Cutting expenditure would pit Chidambaram against the Congress party's urge to ramp up populist spending ahead of elections due in 2014, and risks exacerbating a dramatic slowdown in India.
Instead of slashing spending, as had been expected, Thursday's Budget for the financial year starting next month bets on an increase in revenue to fund a 16% rise in expenditure and trim the fiscal deficit to 4.8% of GDP.
For that to happen, India's sputtering economy must accelerate to roughly 6.5 to 7% growth from the current fiscal's expected 5% -- a decade-low and a disappointment for a country that not long ago aspired to double-digit expansion.
The Budget also assumes that India will manage to sell about $10 billion worth of government stakes in companies and generate $7.5 billion in revenue from the battered telecom sector.
It also envisions capping subsidies at 2% of GDP, from 2.6% this year, a limit that rating agency Standard & Poor's warned could be breached.
Keeping a lid on spending, however, is where Chidambaram may be able to deliver.
Against the populist leanings of his party, Chidambaram has managed to curb expenditure in the final months of the current year, putting the fiscal deficit on track to fall to 5.2%, better than its revised 5.3% target.
However, austerity comes at a price. The December quarter's stunningly weak growth of 4.5% underscores the risk of cutting back on government spending, and some economists expect growth to lag 5 percent for another quarter or more.
"Chidambaram has kept some room to cut spending by having a bigger allocation to plan expenditure," said Barclays economist Siddhartha Sanyal.
So-called plan expenditure refers mostly to capital spending that can have a multiplier effect, which is needed to help grow the economy but is politically easier to delay than subsidies.
"So, if he falls short in revenues, he can cut some of the plan expenditure, but that will again hurt growth," Sanyal said.
SAVE NOW, SPEND LATER?
One way Chidambaram could reach his deficit target even if revenue falls short is to hold back on spending in the first half of the fiscal year before ramping up outlays in the run-up to parliamentary elections due by May 2014.
In the current year, Chidambaram slashed plan expenditure by nearly 18% to Rs 4.3 lakh crore and raised non-plan expenditure, which is consumption-based spending, by Rs 31,700 crore over Budget estimates to Rs 10 lakh crore.

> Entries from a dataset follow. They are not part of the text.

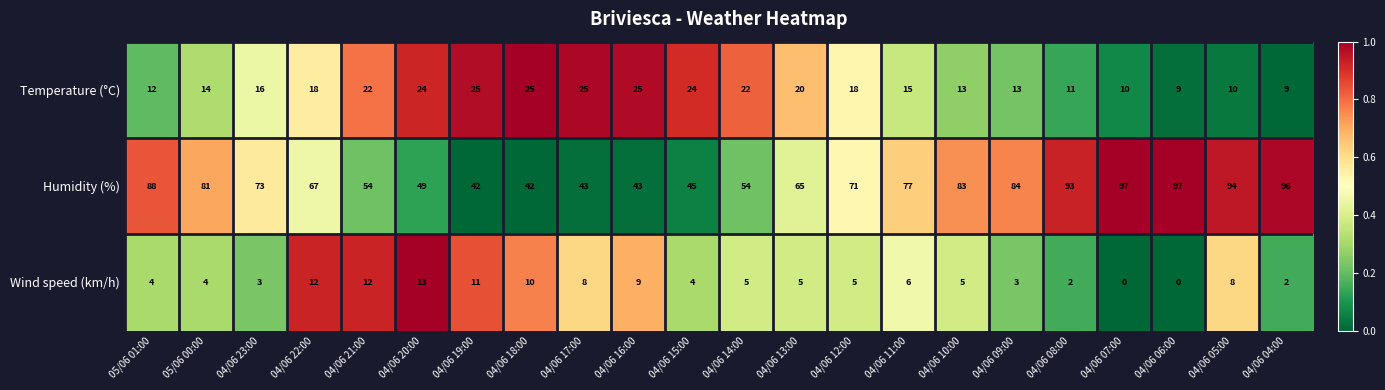

Which series changed the most between 05/06 00:00 and 04/06 04:00?

Humidity (%)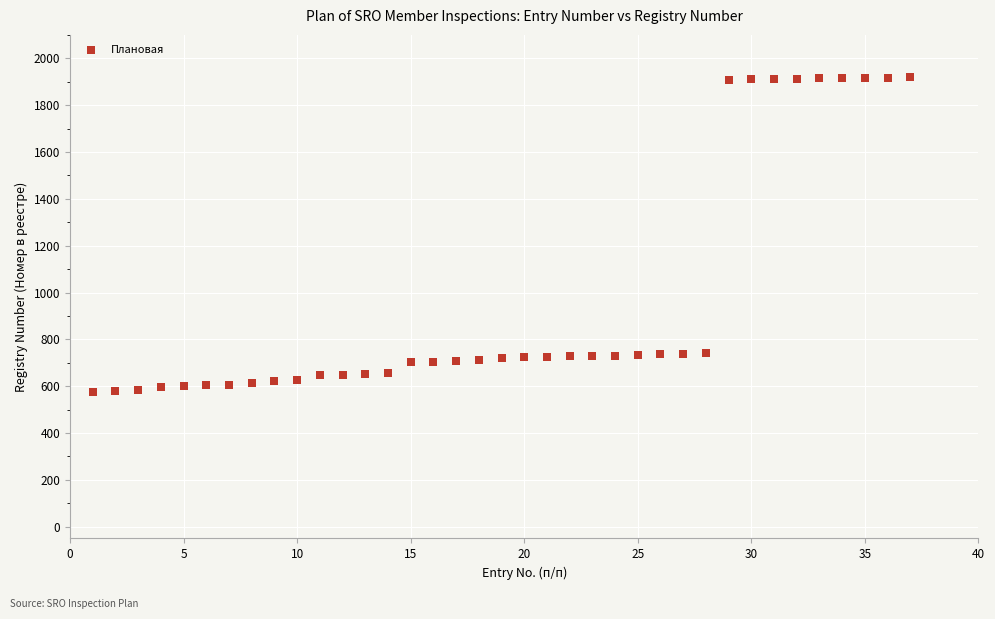

What is the range of Y values (max minus min)?

1342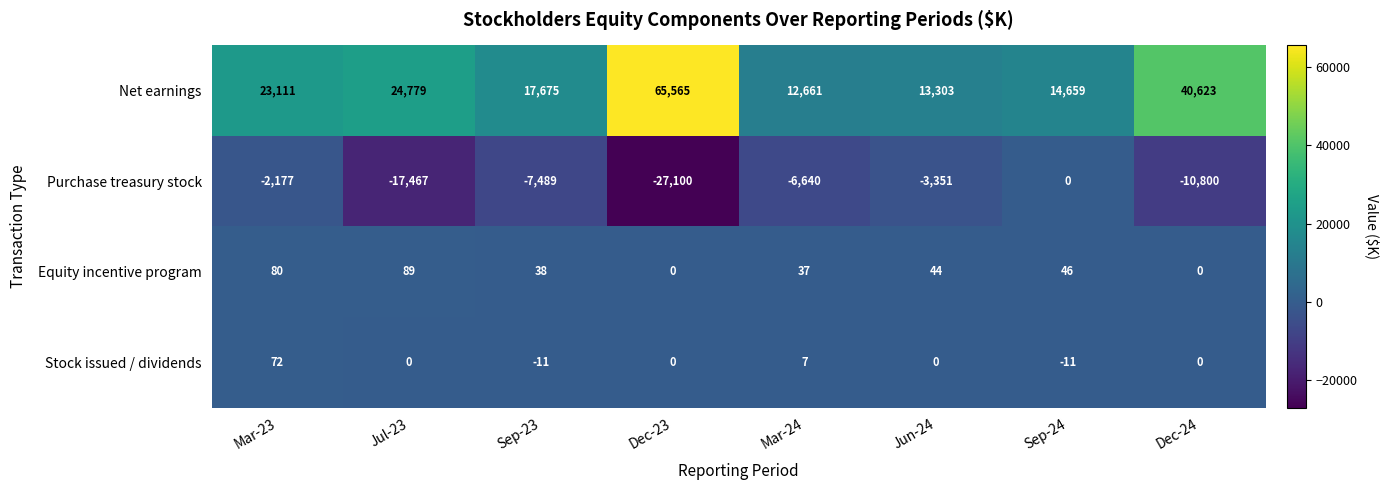

What is the total value across all series at Dec-24?

29823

That has allowed him to narrow the current year's fiscal deficit to near an original 5.1% target that had anticipated economic growth of 7.6%, which in hindsight proved highly optimistic.

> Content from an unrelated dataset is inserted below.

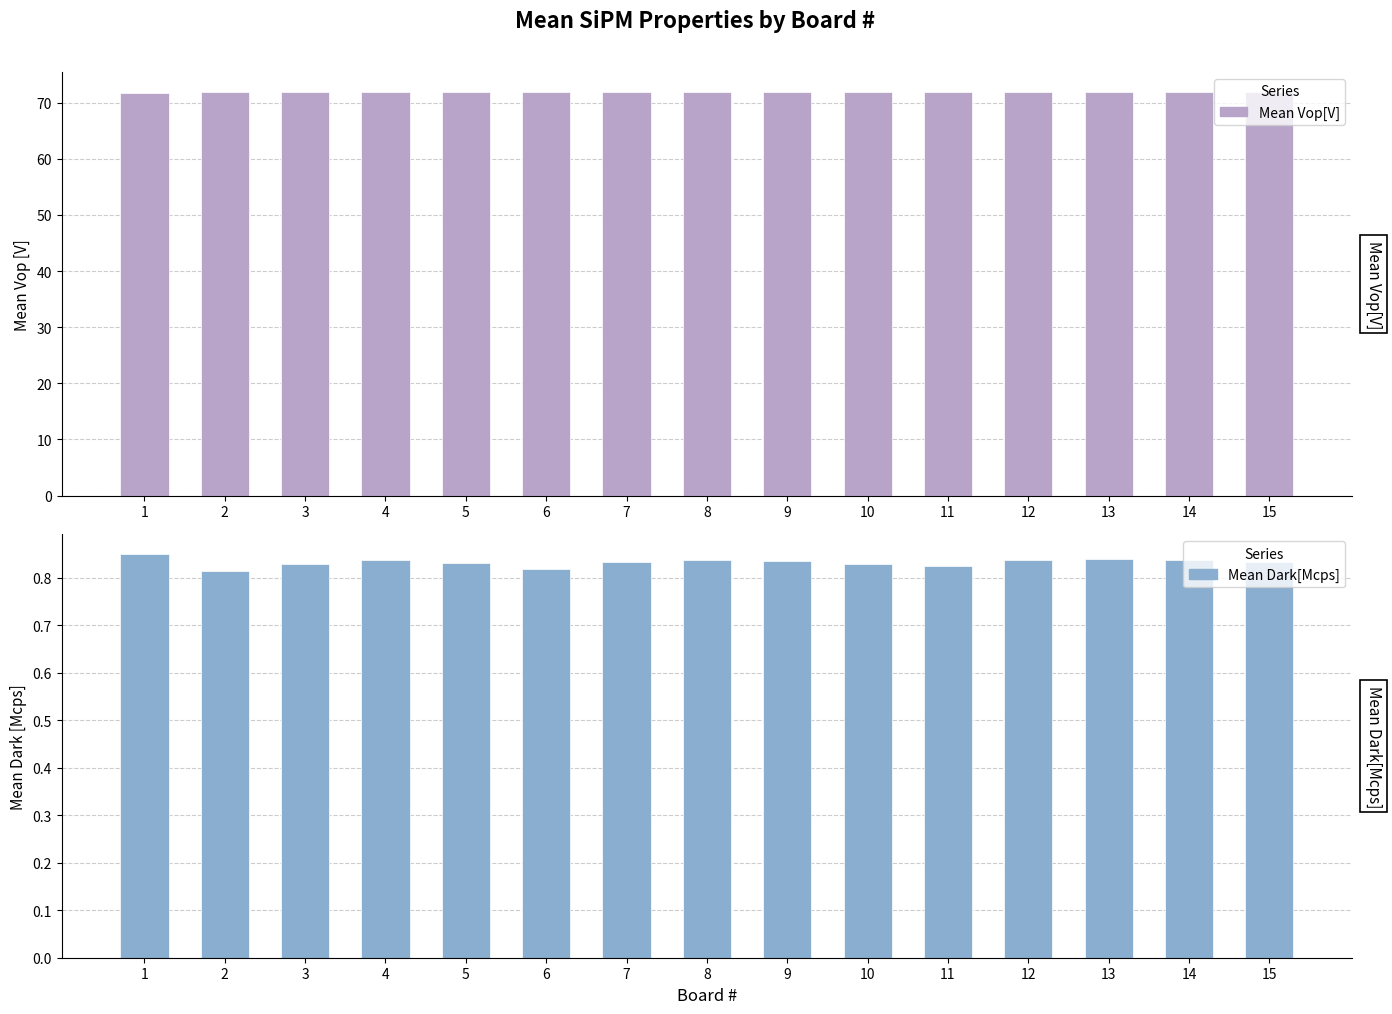

Count the Mean Vop[V] values in the range 71 to 72.

15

Trimming the deficit helps fend off the threat that India becomes the first of the BRIC economies to have its credit rating downgraded to "junk", something Chidambaram would be loathe to see happen on his watch.
His new Budget will prove similarly malleable.
"It has enough flexibility to deal with both upside and downside risks, as past experience has shown," Dipak Dasgupta, principal economic advisor in the finance ministry, told Reuters.
TOUGH TARGETS
That flexibility will be necessary, because the Budget makes optimistic assumptions.
Undaunted by repeated failure to meet targets for unloading its stakes in companies, India plans to sell Rs 54,000 crore worth of shares in the fiscal starting in April, including Rs 40,000 crore worth of shares in state firms, compared with a reduced target of Rs 24,000 crore this fiscal.
That equity sales target is equivalent to two-thirds of the total $15 billion raised by firms in 2012. It comes as investors are being asked to digest $2-$3 billion in shares in numerous firms as controlling shareholders trim their holdings to comply with a 75% cap that takes effect on June 30.
"The target, Rs 40,000 crore, looks very ambitious to me," said Taina Erajuuri, a Helsinki-based portfolio manager at FIM India.
"It's very hard to sell in this kind of market conditions. The market is going to be very volatile, the rupee will continue to be very weak," she said.
Similarly, the Budget assumes Rs 40,850 Crore from licences and other revenue from the debt-strapped telecom sector, a target analysts say looks tough.
Goldman Sachs, HSBC and local ratings agency Crisil expect India to miss its fiscal deficit target, saying 5% of GDP is more likely.
"They'll have revenue shortfalls and they'll make up for it by squeezing expenditure," said Jahangir Aziz, economist at JPMorgan, who expects full-year economic growth of about 5.6-5.7% in the upcoming fiscal.